A lifelong resident of Indianapolis, Dr. Haslep graduated from the University of Michigan Medical School. She served as a missionary physician for the Episcopal Church in China from 1888 to 1895. She was physician for the Women's Reformatory, the county jail, and the city workhouse. She sat on Indianapolis school board for many years; in 1923, she was elected president of the board.

Helen Knabe, M.D.

(1875-1911)

Born in Germany, young Knabe wished to study medicine, but it was not allowed there. He migrated to Indiana and entered the Medical College of Indiana. Her preceptor, Frank Wynn, M.D., directed her studies to areas of pathology, appointing her Assistant in Pathology at the College. She was a talented illustrator and several of her drawings were featured in textbooks. She ultimately was the director of the state's health laboratory and introduced the tests for identifying rabies in animals to the state. She died in 1911, a victim of homicide. 

Lillian B. Mueller, M.D.

(1885-1961)

First woman graduate of the newly formed IU School of Medicine. She went to Detroit for a year to Women's and Children Hospital. She was the national Nu Sigma Phi national  president in 1930. She became an anesthesiologist and worked under the direction of Marie Kast at Methodist until she became head of the anesthesia department at City Hospital in 1940.

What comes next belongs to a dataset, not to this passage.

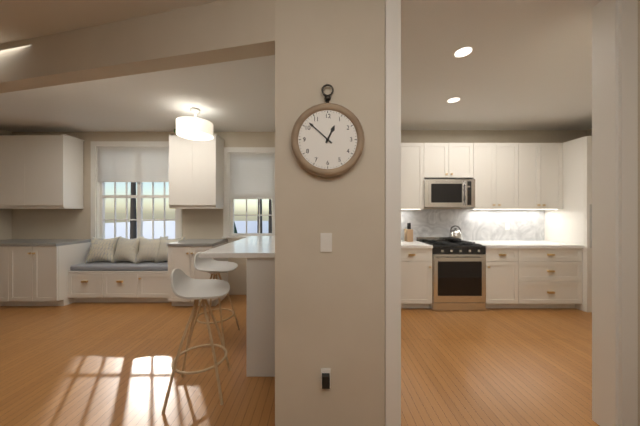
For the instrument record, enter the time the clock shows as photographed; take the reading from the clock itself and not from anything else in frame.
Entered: 12:52
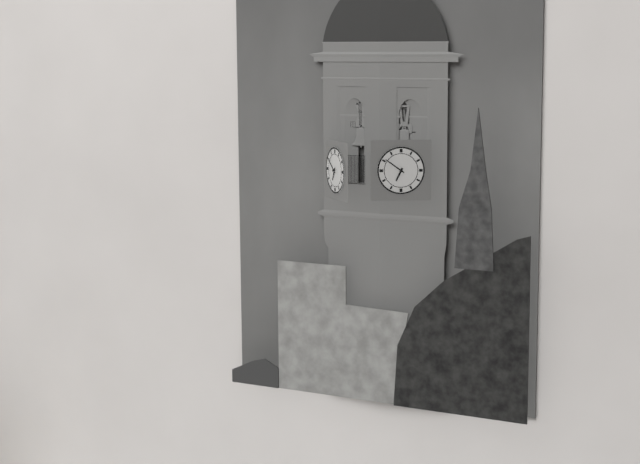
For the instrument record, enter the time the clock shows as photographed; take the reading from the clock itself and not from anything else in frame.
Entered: 6:51
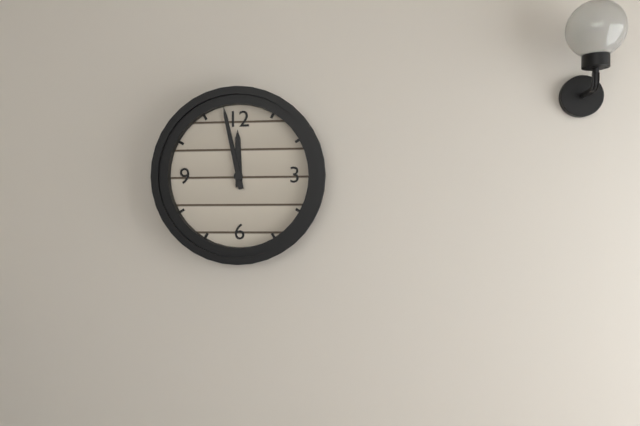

She died at age 76 after she contracted bronchopneumonia and septicemia.


Eva Nebecker Kennedy, M.D.

(1882-1964)

Born in Covington, Indiana, her father expected at least one of his two sons would become a doctor. When both died young, Eva took up the cause and received her medical degree from the Indiana Medical College in 1906. She went to Knoxville Tennessee after gradation and directed a sanitarium there, returning in 1908 to marry Dr. Charles Kennedy. They practiced together in the Camden area until her husband died in 1938. She continued caring for the community until she was 82, while driving to call on a patient.


Lillian C. Lowder, M.D.

(1867 -1955)

Dr. Lowder practiced medicine for 45 years. The graduated from the Indiana Medical College in 1898, but also received training in Berlin, Germany.


Alice L. Hobbs, M.D.

(c. 1868-1928)

Graduated from the Central College of Physicians and Surgeons in 1896. She opened a rest home for invalids, the elderly, and maternity cases in East  Washington Street in 1914.


Gertrude Morse, M. D.

( 1872-1944 )

The daughter of a Hanover College professor, she graduated from Philadelphia's Women's Hospital Medical School and died in Tucson, Arizona.